Aside from the "normal" leukorrhea associated with pregnancy, however, there are other possible reasons for vaginal discharge. Some of these reasons are normal, while others may require further diagnostic tests and treatment. As long as the vaginal discharge you are experiencing has no odor, and is not accompanied by burning or itching, it may be an early pregnancy sign. However, if your vaginal discharge is foul-smelling, itchy, and/or is a color other than clear or milky white, you should see your gynecologist immediately. Your doctor will need to examine you because you could have a viral or bacterial infection or a sexually transmitted disease that must be treated. Read here for more information on causes and treatment of vaginal discharge.

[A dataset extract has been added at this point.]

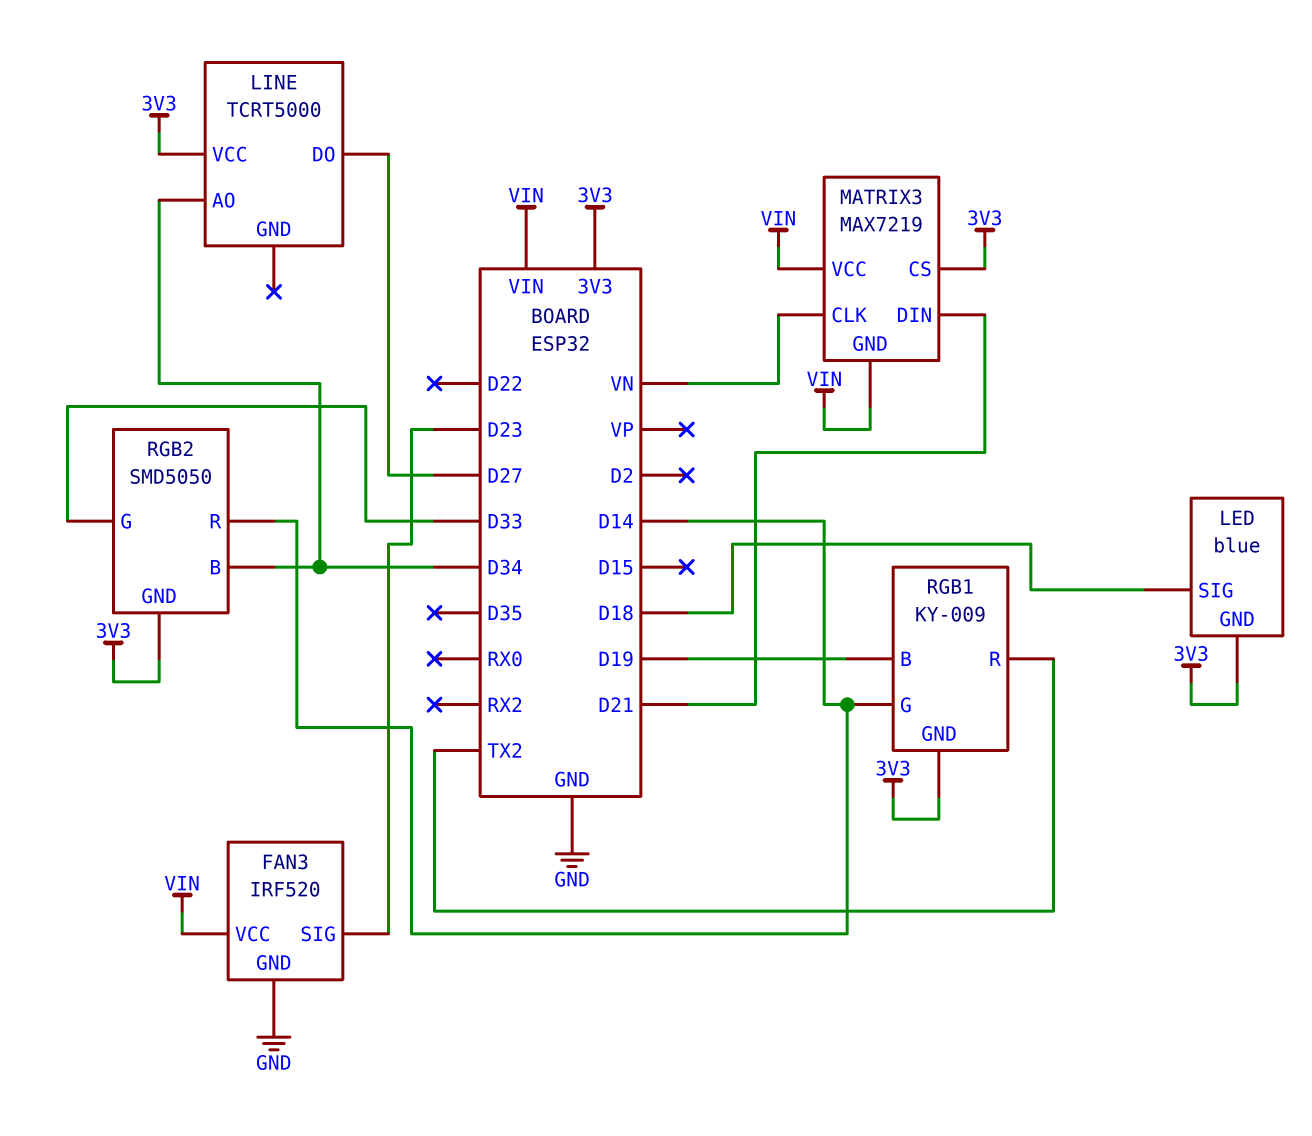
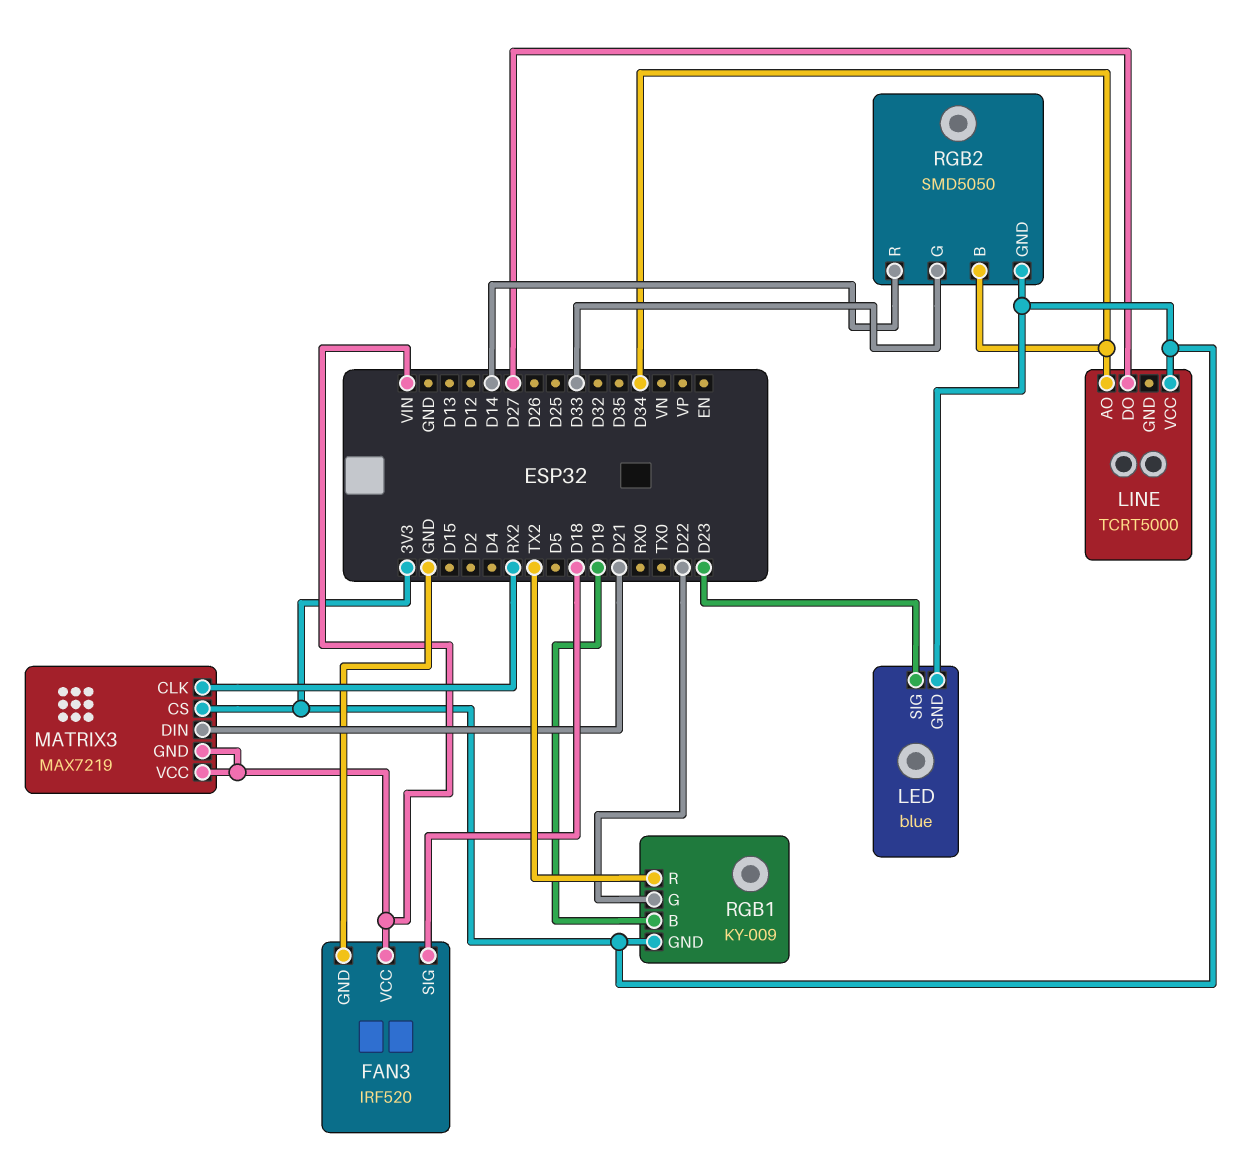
FAN3 pin SIG: D23 -> D18
LED pin SIG: D18 -> D23
MATRIX3 pin CLK: VN -> RX2
RGB1 pin G: D14 -> D22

The vaginal discharge that you might see in your underwear or when you wipe could range in color from milky white to pinkish-brown. It is caused by the increase in your estrogen levels and more blood flow to your vagina. It may look like you are spotting, especially if you see it around the time your normal menstrual cycle would begin. The pinkish brown color is a little bit of blood that could be left over from your previous menstrual cycle and is nothing to become alarmed about.
While some women watch their vaginal discharge as an indicator of ovulation, others notice it when they are trying to determine if they might be pregnant. This discharge associate with pregnancy is comprised of secretions from the vagina and the cervix, as well as cells from the vagina walls and normal bacterial from the vagina. The cervical secretions actually increase in order to create a mucus plug, which creates a protective door to your womb, and will stay there until shortly before labor begins. If you typically pay attention to how much discharge you usually have throughout the month, you may not have any trouble noticing an increase in vaginal secretions, and this could be your first indicator that you might be pregnant.
Not every woman experiences this type of vaginal discharge, so not seeing the discharge does not mean that you aren't pregnant. Not all women experience the same pregnancy symptoms; you could be pregnant and not have this particular early symptom. The surest way to determine whether you are pregnant is to see your doctor for a pregnancy test.